The photovoltaic devices presently known have relatively low energy conversion efficiencies (i.e., typically about 10 percent). When one considers that the intensity of the sun's radiation at the surface of the earth is only of the order of 1,000 watts per square meter, it can be appreciated that terrestrial power generating systems would require relatively large areas of photovoltaic devices to generate even moderate amounts of electrical power. Obviously, such systems would be expensive to fabricate, install and maintain.

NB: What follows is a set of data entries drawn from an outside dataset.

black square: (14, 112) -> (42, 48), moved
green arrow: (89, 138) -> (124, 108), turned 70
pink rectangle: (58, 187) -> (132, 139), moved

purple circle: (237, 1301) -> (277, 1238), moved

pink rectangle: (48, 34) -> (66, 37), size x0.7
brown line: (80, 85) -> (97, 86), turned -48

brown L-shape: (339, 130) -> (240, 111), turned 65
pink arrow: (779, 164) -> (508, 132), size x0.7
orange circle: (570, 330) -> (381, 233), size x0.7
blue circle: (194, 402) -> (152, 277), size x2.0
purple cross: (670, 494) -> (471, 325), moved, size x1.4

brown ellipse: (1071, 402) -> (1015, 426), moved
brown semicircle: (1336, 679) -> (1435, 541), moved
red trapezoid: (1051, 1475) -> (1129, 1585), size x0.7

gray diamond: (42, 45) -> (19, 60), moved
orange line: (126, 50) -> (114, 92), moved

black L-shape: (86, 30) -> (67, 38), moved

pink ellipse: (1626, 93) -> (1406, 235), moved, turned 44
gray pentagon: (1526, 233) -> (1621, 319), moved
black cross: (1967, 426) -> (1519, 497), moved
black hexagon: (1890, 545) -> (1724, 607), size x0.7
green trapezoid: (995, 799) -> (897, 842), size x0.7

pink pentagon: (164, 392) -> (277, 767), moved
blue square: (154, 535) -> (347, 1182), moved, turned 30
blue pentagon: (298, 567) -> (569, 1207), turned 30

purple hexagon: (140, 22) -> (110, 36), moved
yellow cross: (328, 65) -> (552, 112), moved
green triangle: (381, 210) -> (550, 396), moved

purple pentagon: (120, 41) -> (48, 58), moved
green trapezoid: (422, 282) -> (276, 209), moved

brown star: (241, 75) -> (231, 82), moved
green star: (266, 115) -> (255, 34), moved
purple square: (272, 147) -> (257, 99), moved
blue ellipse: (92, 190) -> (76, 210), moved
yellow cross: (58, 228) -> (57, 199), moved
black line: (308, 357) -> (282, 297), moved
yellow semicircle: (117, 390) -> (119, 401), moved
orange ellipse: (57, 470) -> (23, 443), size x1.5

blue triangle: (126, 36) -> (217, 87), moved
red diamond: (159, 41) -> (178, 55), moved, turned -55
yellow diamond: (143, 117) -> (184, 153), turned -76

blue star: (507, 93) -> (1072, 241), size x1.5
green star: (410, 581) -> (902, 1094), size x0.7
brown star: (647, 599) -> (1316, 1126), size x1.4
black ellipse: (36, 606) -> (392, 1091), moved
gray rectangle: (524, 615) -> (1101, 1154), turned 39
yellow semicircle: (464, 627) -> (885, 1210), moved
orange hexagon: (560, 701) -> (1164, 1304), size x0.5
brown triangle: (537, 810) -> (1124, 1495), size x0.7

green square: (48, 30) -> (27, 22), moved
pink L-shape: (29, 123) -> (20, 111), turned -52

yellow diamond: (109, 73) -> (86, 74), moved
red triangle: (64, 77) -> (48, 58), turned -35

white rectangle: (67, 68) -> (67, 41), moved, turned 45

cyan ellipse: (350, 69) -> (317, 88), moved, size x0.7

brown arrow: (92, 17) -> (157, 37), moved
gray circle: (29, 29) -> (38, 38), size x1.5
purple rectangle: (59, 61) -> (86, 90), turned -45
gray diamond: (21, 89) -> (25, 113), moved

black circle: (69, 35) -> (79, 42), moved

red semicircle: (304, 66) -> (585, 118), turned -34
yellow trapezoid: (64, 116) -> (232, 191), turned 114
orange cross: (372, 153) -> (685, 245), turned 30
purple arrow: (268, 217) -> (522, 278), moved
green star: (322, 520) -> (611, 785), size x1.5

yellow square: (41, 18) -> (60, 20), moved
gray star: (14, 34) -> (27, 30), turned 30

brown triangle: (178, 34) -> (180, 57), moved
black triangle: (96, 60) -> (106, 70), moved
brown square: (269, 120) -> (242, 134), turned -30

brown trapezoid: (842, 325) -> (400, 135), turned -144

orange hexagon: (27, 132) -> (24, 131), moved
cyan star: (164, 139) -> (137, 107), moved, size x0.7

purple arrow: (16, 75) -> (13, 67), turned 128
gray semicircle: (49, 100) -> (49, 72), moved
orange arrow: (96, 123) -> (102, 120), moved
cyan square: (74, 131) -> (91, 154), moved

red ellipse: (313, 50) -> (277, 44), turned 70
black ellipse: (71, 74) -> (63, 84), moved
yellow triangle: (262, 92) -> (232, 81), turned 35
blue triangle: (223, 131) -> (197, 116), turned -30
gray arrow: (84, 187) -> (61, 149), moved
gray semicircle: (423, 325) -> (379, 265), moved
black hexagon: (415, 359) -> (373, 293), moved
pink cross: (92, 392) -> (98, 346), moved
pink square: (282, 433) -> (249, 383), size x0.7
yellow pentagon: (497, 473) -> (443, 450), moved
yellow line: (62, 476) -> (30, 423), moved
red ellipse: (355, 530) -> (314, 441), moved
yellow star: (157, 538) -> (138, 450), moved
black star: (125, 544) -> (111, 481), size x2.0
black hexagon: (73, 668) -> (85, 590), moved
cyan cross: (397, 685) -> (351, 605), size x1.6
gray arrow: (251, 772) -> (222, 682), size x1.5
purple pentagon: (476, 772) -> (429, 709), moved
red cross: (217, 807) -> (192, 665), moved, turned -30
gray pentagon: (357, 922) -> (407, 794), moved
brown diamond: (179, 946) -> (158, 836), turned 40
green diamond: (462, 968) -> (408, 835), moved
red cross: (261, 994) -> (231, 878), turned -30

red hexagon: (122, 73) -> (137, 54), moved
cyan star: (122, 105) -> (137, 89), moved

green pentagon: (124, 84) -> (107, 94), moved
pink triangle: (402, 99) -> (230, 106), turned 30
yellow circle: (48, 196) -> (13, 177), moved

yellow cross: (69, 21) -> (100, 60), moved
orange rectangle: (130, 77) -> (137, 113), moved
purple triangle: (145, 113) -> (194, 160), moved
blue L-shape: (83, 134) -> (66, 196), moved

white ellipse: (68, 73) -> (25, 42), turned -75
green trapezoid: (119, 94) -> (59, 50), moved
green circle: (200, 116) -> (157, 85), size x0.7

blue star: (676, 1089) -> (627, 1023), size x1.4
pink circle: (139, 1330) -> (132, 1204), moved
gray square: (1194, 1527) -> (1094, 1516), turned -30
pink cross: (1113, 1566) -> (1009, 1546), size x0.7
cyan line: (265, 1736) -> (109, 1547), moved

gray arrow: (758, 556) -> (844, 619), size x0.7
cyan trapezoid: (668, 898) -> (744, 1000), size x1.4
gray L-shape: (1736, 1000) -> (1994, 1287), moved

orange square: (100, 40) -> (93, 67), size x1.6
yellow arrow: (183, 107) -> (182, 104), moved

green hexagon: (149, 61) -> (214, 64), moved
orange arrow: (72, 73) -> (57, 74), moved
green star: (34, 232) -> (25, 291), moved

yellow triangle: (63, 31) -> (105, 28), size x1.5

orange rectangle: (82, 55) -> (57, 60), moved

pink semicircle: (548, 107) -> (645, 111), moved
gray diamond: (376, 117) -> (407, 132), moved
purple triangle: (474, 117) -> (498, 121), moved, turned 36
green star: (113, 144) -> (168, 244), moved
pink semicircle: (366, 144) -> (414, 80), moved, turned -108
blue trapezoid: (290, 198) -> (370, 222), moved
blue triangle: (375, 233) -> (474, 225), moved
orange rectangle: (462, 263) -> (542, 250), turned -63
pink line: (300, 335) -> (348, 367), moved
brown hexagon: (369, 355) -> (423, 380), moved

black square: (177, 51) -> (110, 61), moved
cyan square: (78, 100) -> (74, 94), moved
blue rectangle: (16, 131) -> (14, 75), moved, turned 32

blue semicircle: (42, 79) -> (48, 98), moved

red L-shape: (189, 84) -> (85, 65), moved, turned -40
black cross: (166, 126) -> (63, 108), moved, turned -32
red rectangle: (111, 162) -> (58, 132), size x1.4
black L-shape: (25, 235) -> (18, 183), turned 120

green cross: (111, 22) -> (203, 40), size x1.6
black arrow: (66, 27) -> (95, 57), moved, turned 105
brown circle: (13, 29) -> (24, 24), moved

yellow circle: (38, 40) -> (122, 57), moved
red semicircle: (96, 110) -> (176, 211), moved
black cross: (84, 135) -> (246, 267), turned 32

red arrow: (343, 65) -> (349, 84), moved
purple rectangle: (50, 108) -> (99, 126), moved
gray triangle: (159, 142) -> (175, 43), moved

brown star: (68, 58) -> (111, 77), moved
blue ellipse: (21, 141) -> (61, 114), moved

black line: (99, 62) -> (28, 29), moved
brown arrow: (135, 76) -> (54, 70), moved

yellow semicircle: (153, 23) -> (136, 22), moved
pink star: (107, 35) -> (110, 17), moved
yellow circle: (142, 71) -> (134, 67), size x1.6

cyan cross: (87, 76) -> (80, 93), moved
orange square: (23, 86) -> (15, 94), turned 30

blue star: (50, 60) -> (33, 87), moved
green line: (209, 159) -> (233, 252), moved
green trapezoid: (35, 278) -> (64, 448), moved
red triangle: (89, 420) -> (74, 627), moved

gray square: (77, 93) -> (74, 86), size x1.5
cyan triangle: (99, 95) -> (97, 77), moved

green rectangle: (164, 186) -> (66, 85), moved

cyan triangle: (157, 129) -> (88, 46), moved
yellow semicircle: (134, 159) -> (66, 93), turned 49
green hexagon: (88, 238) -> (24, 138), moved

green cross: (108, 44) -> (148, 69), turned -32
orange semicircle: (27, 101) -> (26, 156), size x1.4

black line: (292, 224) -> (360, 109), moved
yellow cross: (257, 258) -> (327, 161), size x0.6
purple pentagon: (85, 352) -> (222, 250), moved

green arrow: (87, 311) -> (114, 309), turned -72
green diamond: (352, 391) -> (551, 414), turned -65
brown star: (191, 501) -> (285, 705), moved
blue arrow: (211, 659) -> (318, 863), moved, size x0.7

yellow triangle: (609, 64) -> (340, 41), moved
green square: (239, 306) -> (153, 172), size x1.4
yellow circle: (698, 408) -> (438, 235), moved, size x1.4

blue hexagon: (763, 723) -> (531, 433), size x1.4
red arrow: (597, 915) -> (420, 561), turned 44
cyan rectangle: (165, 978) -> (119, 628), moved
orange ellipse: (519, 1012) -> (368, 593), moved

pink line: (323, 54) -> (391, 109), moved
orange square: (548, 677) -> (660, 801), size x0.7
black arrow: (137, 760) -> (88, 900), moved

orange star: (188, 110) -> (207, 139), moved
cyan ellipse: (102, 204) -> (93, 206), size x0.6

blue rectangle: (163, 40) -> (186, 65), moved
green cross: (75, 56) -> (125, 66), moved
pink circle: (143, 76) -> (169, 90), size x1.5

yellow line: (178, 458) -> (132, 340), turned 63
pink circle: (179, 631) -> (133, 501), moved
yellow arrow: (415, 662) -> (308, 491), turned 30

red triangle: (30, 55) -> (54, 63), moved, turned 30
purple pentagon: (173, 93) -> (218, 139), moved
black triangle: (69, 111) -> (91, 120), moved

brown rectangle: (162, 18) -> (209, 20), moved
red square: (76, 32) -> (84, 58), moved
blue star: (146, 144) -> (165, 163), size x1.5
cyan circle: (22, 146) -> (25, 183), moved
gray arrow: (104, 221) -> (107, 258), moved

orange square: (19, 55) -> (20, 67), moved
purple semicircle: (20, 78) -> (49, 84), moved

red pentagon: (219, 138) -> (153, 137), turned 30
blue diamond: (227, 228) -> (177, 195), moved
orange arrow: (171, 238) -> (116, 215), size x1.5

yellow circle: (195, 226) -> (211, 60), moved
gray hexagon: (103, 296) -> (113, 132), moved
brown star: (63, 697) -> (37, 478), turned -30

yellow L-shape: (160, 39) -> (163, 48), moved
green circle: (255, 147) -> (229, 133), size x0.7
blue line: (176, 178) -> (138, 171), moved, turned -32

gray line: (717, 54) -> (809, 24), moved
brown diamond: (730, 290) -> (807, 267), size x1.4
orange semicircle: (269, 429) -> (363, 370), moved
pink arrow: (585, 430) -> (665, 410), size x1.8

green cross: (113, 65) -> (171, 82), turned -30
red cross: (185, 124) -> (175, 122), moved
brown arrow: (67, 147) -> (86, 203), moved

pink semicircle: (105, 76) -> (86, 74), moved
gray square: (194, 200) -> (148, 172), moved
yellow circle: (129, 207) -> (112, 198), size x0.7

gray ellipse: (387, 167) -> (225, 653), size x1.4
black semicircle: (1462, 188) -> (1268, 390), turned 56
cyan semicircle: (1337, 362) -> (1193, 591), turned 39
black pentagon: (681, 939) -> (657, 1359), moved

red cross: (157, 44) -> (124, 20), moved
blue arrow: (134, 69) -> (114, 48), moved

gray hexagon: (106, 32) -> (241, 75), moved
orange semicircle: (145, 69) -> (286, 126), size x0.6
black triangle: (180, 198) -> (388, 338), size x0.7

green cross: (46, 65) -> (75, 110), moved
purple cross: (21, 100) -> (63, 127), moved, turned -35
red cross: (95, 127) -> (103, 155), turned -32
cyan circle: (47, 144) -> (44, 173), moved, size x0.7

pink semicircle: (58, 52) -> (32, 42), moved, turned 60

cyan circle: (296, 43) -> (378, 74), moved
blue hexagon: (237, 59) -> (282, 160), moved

It has been proposed to use sunlight concentrators in conjunction with photovoltaic devices to reduce the area of such devices required to generate a given amount of electrical power. Lens systems are available which can be used with the photovoltaic cell to concentrate the intensity of the sun's radiation at the surface of the earth by a factor of 1000 or more. However, it is well known that conventional photovoltaic cells operate even less efficiently under concentrated sunlight. For example, the series resistance of a conventional silicon photovoltaic cell, which is illuminated along a direction perpendicular to the plane of its p-n junction, is typically orders of magnitude too large for the cell to operate efficiently from an electrical standpoint at an illuminated intensity of 100 watts per square centimeter (i.e. terrestrial sunlight concentration by a factor of 1000). Any benefits resulting from increased sunlight concentration have thus been largely offset by low electrical power outputs due to the large series resistance of the cells.
Multiple junction, edge-illuminated photovoltaic cells have been suggested as one possible solution to the high-intensity illumination problem suffered by conventional photovoltaic cells. A semiconductor diode in the multiple-junction, edge-illuminated photovoltaic cell is disposed so that it is illuminated along a direction parallel to the plane of its p-n junction rather than perpendicular to its p-n junction, as in the case of the conventional cell. Several semiconductor diodes can thus be stacked end-to-end in a single cell and electrically connected in series.
Some recent experimental studies have indicated that the series resistance of the multiple-junction cell is significantly lower than that of the comparable conventional cell, and actually decreases with increasing illumination intensities. This has suggested that the multiple-junction cell may be more desirable as a solar energy converter than the conventional cell. Known prior studies of the multiple-junction cells have nevertheless been cursory. If the multiple-junction cell is to be recognized as a viable candidate for use in solar energy conversion systems, detailed, practical information concerning the fabrication and structure of such cells for this purpose is required.
It is, therefore, a general object of this invention to provide an improved photovoltaic energy converter.
Another object of the invention is to provide a multiple junction photovoltaic cell structured and designed for use under high intensity illumination.
Still another object of the invention is to provide a photovoltaic cell of the type described which is structured and designed for efficiently converting concentrated solar energy to electrical energy.
Still another object of the invention is to provide a method of fabricating photovoltaic cells of the type described.